Athena produced the olive-tree, Poseidon the salt well and the trident-mark as ‘tokens’ or evidence of their claim. This is manifest aetiology. There had been on the Acropolis from time immemorial certain things reputed sacred, a gnarled olive-tree, a brackish well, three holes in a rock. It was the obvious policy of any divinity who wished to be worshipped at Athens to annex these tokens. Pandrosos had the olive-tree before Athena. The name of the well Erechtheïs shows that it was a ‘token’ of Erechtheus rather than of Poseidon.

Such sacred trees, such ‘seas,’ such curious marks existed elsewhere; Pausanias[125] himself notes in another inland place, Aphrodisias in Caria, there was a sea-well. What impressed him as noteworthy about the well at Athens was that when the South wind was blowing it gave forth the sound of waves, but then as he does not say if he waited for a South wind, the ‘sound of waves’ may have been a detail supplied by the guides.

The trident-mark belongs to a class of sacred things that will repay somewhat closer attention. Fresh light has been thrown upon it by a recent discovery. In examining the roof of the North Porch, with a view to repairs, it was observed that immediately above the trident-mark an opening in the roof had been purposely left. The object is clear; the sacred token had to be left open to the sky; it had to be sub divo. This is manifestly more appropriate to a sky-god than to a sea-god.

Our best analogies are drawn from Roman sources. Ovid[126] tells us that when the new Capitol was being built a whole multitude of divinities were consulted by augury as to whether they would withdraw to make place for Jupiter. They tactfully consented, all but old Terminus. He stood fast, remaining in his shrine, and still possesses a temple in common with mighty Jupiter:

And still, that he may see only heaven’s signs

In the roof above him is a little hole.

When place was wanted for an Olympian, be he Zeus or Poseidon or Athena, the elder divinities were not always so courteously consulted. We do not even know whose open air token Poseidon seized.

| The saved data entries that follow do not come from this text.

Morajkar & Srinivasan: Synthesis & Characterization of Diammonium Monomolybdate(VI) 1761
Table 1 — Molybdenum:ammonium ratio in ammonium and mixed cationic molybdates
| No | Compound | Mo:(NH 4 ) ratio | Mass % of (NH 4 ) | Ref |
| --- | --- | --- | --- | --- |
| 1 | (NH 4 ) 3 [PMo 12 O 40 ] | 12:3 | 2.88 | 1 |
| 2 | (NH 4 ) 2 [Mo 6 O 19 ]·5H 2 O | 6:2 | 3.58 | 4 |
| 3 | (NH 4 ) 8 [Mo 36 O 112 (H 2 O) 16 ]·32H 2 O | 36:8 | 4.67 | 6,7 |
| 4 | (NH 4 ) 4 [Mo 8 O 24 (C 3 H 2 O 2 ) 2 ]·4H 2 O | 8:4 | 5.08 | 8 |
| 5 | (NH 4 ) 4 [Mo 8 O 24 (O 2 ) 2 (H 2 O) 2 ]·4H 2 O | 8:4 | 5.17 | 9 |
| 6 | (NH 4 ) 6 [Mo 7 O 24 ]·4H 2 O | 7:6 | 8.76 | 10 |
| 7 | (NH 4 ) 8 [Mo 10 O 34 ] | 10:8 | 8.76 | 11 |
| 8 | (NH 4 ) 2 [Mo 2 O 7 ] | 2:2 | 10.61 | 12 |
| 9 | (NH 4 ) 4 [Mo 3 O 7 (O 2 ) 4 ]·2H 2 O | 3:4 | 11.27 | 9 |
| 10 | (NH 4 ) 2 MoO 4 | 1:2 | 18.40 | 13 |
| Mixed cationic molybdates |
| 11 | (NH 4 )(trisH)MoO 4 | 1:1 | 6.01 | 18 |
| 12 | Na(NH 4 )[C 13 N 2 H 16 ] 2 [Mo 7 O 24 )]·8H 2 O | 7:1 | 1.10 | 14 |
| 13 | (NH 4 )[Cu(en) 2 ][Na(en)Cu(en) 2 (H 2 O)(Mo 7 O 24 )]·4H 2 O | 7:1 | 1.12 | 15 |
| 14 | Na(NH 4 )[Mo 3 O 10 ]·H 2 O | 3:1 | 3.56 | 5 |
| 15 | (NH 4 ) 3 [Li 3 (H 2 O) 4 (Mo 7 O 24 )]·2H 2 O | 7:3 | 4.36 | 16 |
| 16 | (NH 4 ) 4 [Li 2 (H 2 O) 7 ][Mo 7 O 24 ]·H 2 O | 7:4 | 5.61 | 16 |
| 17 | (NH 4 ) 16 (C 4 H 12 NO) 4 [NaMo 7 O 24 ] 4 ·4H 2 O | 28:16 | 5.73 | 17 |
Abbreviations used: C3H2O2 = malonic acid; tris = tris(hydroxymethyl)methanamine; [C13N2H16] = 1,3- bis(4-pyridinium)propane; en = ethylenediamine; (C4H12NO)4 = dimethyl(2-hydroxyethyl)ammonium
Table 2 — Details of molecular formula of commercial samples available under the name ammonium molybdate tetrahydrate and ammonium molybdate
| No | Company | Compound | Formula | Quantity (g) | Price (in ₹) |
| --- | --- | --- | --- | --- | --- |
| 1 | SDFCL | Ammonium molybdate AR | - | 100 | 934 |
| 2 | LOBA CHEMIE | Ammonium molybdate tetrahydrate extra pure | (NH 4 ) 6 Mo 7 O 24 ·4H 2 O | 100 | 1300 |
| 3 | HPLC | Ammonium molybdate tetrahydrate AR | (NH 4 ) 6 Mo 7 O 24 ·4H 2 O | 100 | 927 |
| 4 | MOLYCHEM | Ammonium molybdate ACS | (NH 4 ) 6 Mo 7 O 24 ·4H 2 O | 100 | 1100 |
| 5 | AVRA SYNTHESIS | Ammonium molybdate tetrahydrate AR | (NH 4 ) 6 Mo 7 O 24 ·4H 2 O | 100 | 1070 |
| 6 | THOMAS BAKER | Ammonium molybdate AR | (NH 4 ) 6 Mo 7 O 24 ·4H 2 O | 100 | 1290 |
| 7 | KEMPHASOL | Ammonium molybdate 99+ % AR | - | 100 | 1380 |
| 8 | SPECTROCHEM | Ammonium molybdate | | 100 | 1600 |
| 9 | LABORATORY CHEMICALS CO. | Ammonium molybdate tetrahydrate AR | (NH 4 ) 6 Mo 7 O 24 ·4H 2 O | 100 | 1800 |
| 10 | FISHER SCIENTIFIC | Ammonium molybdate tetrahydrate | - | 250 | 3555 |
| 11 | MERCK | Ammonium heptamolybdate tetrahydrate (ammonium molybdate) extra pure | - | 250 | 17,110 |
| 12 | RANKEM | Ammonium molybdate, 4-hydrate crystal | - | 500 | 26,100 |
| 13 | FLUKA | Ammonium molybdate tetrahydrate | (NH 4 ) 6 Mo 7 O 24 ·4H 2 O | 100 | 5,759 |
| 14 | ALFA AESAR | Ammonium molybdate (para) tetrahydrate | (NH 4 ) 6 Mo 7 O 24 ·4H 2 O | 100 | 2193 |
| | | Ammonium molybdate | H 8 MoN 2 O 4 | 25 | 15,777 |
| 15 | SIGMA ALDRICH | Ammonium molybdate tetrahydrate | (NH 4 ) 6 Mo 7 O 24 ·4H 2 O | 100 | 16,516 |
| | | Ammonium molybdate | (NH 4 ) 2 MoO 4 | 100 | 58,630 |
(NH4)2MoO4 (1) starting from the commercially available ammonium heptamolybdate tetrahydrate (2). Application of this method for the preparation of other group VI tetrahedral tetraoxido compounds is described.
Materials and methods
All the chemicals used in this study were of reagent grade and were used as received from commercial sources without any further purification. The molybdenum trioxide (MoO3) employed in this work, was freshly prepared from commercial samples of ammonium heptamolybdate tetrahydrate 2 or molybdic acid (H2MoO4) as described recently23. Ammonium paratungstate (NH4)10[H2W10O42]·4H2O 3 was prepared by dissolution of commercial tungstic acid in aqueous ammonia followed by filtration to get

Servius[127], commenting on ‘the steadfast stone of the Capitol,’ tells the same story. There was a time when there was no temple of Jupiter, that is there was no Jupiter. Augury said that the Tarpeian mount was the place to build one, but on it were already a number of shrines of other divinities. Ceremonies were performed to ‘call out’ by means of sacrifice the other divinities to other temples. They all willingly migrated, only Terminus declined to move: this was taken as a sign that the Roman empire would be for all eternity, and hence in the Capitoline temple the part of the roof immediately above, which looks down on the very stone of Terminus, was open, for to Terminus it is not allowable to sacrifice save in the open air. Terminus was just a sacred stone or herm, incidentally to the practical Romans a boundary god. Another Roman god, Fidius[128], had in his temple a roof with a hole in it (perforatum tectum), and Fulgur, Caelum, Sol and Luna had all to dwell in hypaethral temples[129]. Wherever the lightning struck was in Greece holy ground, to be fenced in but open always above to the god who had sanctified it, to the ‘descender,’ Kataibates[130]. Kataibates became Zeus Kataibates, Fulgur Jupiter Fulgur, but the lightning and the ‘descender’ were there before the coming of the Olympian, and the threefold mark preceded Poseidon.

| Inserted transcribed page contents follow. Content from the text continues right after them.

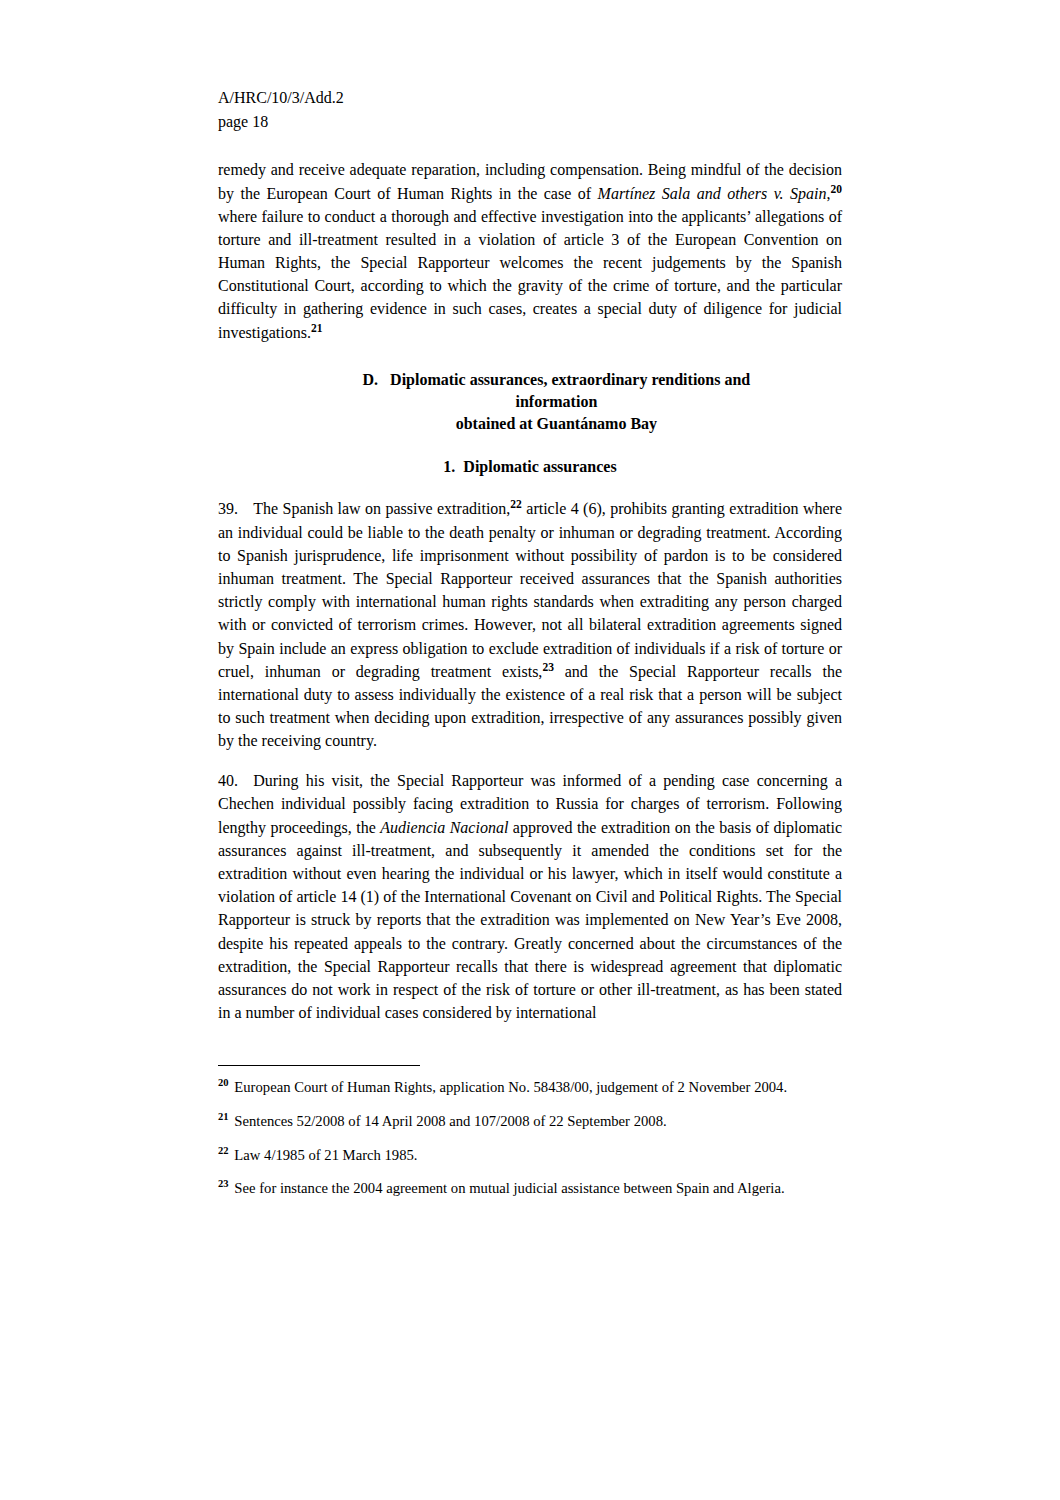A/HRC/10/3/Add.2
page 18
remedy and receive adequate reparation, including compensation. Being mindful of the decision by the European Court of Human Rights in the case of Martínez Sala and others v. Spain,20 where failure to conduct a thorough and effective investigation into the applicants’ allegations of torture and ill-treatment resulted in a violation of article 3 of the European Convention on Human Rights, the Special Rapporteur welcomes the recent judgements by the Spanish Constitutional Court, according to which the gravity of the crime of torture, and the particular difficulty in gathering evidence in such cases, creates a special duty of diligence for judicial investigations.21
D. Diplomatic assurances, extraordinary renditions and information
obtained at Guantánamo Bay
1. Diplomatic assurances
39. The Spanish law on passive extradition,22 article 4 (6), prohibits granting extradition where an individual could be liable to the death penalty or inhuman or degrading treatment. According to Spanish jurisprudence, life imprisonment without possibility of pardon is to be considered inhuman treatment. The Special Rapporteur received assurances that the Spanish authorities strictly comply with international human rights standards when extraditing any person charged with or convicted of terrorism crimes. However, not all bilateral extradition agreements signed by Spain include an express obligation to exclude extradition of individuals if a risk of torture or cruel, inhuman or degrading treatment exists,23 and the Special Rapporteur recalls the international duty to assess individually the existence of a real risk that a person will be subject to such treatment when deciding upon extradition, irrespective of any assurances possibly given by the receiving country.
40. During his visit, the Special Rapporteur was informed of a pending case concerning a Chechen individual possibly facing extradition to Russia for charges of terrorism. Following lengthy proceedings, the Audiencia Nacional approved the extradition on the basis of diplomatic assurances against ill-treatment, and subsequently it amended the conditions set for the extradition without even hearing the individual or his lawyer, which in itself would constitute a violation of article 14 (1) of the International Covenant on Civil and Political Rights. The Special Rapporteur is struck by reports that the extradition was implemented on New Year’s Eve 2008, despite his repeated appeals to the contrary. Greatly concerned about the circumstances of the extradition, the Special Rapporteur recalls that there is widespread agreement that diplomatic assurances do not work in respect of the risk of torture or other ill-treatment, as has been stated in a number of individual cases considered by international
20European Court of Human Rights, application No. 58438/00, judgement of 2 November 2004.
21Sentences 52/2008 of 14 April 2008 and 107/2008 of 22 September 2008.
22Law 4/1985 of 21 March 1985.
23See for instance the 2004 agreement on mutual judicial assistance between Spain and Algeria.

In picturing to ourselves therefore the ancient sanctities of the Acropolis, we have to begin with certain natural holy things that were there from time immemorial, that were holy in themselves, not because they were consecrated to this or that divinity. Such were the olive-tree, the salt sea-well, the trident-mark—we are back in a time rather of holy things than divine persons. Successive heroic families, in possessing themselves of the kingship, take possession of these sanctities; they are as it were the regalia. In the time of the Kekropidae, Pandrosos, daughter and paredros of Kekrops, owns the olive-tree; in the time of the Erechtheidae the well is called Erechtheïs, and all the sacred things are included in an Erechtheion. It is worth noting that though Poseidon claimed the well and the trident-mark he never gave his name to either, and though Athena boasted of the olive-tree and snake, neither was ever called after her.

The name of Erechtheus or Erechthonios marks a stage definitely later than that of Kekrops. In the reign of Kekrops we hear nothing of foreign policy. He is engaged in civilizing his people, in marrying them, in teaching them to offer bloodless sacrifice. But the reign of Erechtheus is marked by a great war. He fought with and conquered Eumolpos, king of the neighbouring burgh Eleusis. Kekropia has taken the first step towards that hegemony she was to obtain under Theseus.